In a new paper published in Light Science & Application, a team of scientists, led by Professor Weiwen Zou from State Key Laboratory of Advanced Optical Communication Systems and Networks, Intelligent Microwave Lightwave Integration Innovation Center (imLic), Department of Electronic Engineering, Shanghai Jiao Tong University, and co-workers have developed a photonic scheme to accomplish AFE of broadband RF signals. In principle, photonics is considered a competitive candidate for RF signal processing due to its broadband capability and reconfigurability. If the physical structure of feature extraction in implemented in the photonic circuits, the input signals can be directly transformed into features without digital processing. Based on this idea, they implemented a photonic chip that can output key features directly from the original RF signals received by the antenna. With these features, different targets are recognized with high accuracy. The reported scheme will provide a promising path for the efficient signal processing involved in autonomous driving, robotics, and smart factories.


The key part of their scheme is the photonic chip. The scientists summarize the working principle of their photonic chip: “The feature extraction structure is essentially a convolutional neural network that outputs the spatiotemporal feature of the input signals. The photonic chip imitates the neural network to conduct feature extraction for the RF signals. Additionally, we designed an efficient training method especially for the photonic feature extraction system. It drastically decreases the cost of neural network training and makes the training possible.”
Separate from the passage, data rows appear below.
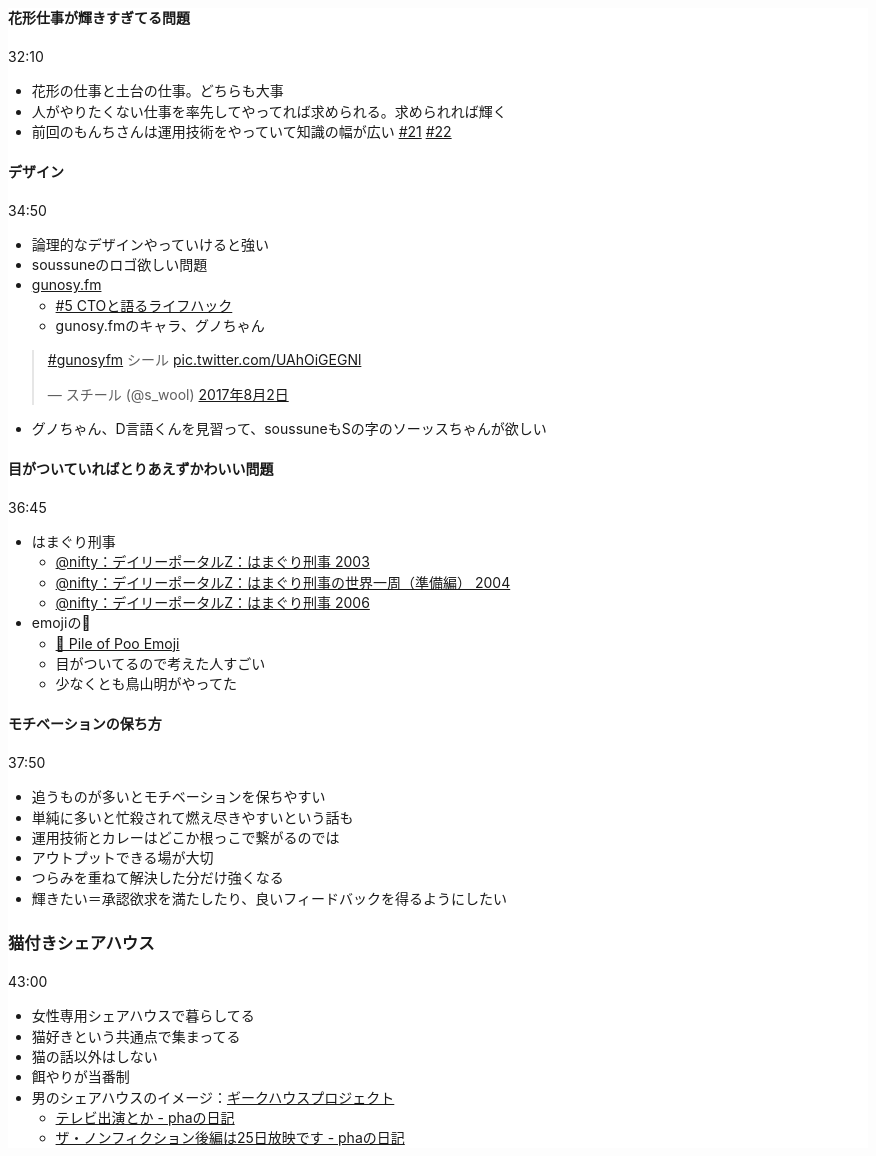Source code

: #### 花形仕事が輝きすぎてる問題
32:10

- 花形の仕事と土台の仕事。どちらも大事
- 人がやりたくない仕事を率先してやってれば求められる。求められれば輝く
- 前回のもんちさんは運用技術をやっていて知識の幅が広い [#21](/episode/21/) [#22](/episode/21/)

#### デザイン
34:50

- 論理的なデザインやっていけると強い
- soussuneのロゴ欲しい問題
- [gunosy.fm](https://soundcloud.com/gunosyfm)
  - [#5 CTOと語るライフハック](https://soundcloud.com/gunosyfm/gunosyfm005)
  - gunosy.fmのキャラ、グノちゃん

<blockquote class="twitter-tweet" data-lang="ja"><p lang="ja" dir="ltr"><a href="https://twitter.com/hashtag/gunosyfm?src=hash">#gunosyfm</a> シール <a href="https://t.co/UAhOiGEGNl">pic.twitter.com/UAhOiGEGNl</a></p>&mdash; スチール (@s_wool) <a href="https://twitter.com/s_wool/status/892556589487407104">2017年8月2日</a></blockquote>

- グノちゃん、D言語くんを見習って、soussuneもSの字のソーッスちゃんが欲しい

#### 目がついていればとりあえずかわいい問題
36:45

- はまぐり刑事
  - [@nifty：デイリーポータルZ：はまぐり刑事 2003](http://portal.nifty.com/special03/11/02/3.htm)
  - [@nifty：デイリーポータルZ：はまぐり刑事の世界一周（準備編） 2004](http://portal.nifty.com/koneta04/10/29/02/)
  - [@nifty：デイリーポータルZ：はまぐり刑事 2006](http://portal.nifty.com/2006/08/15/a/3.htm)
- emojiの💩
  - [💩 Pile of Poo Emoji](https://emojipedia.org/pile-of-poo/)
  - 目がついてるので考えた人すごい
  - 少なくとも鳥山明がやってた

#### モチベーションの保ち方
37:50

- 追うものが多いとモチベーションを保ちやすい
- 単純に多いと忙殺されて燃え尽きやすいという話も
- 運用技術とカレーはどこか根っこで繋がるのでは
- アウトプットできる場が大切
- つらみを重ねて解決した分だけ強くなる
- 輝きたい＝承認欲求を満たしたり、良いフィードバックを得るようにしたい

### 猫付きシェアハウス
43:00

- 女性専用シェアハウスで暮らしてる
- 猫好きという共通点で集まってる
- 猫の話以外はしない
- 餌やりが当番制
- 男のシェアハウスのイメージ：[ギークハウスプロジェクト](http://geekhouse.tumblr.com/)
  - [テレビ出演とか - phaの日記](http://pha.hateblo.jp/entry/2017/06/15/104255)
  - [ザ・ノンフィクション後編は25日放映です - phaの日記](http://pha.hateblo.jp/entry/2017/06/24/161212)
“The experimental results indicates that the photonic feature extractor compresses the data rate 4 times while maintains a good target recognition accuracy of 97.5%. We analyzed the results and found that the photonic spatiotemporal feature extractor achieves 7.7% better recognition accuracy than that without feature extraction. Compared with one-dimensional feature extraction, the spatiotemporal feature extraction performs 6% better. So, we testified the effectiveness of the photonic feature extractor.” They added, “We believe that our proposal will catalyze the development of naturally-efficient AFE strategies for broadband RF signal processing, and provide a promising path for the next-generation cognitive RF sensing systems.”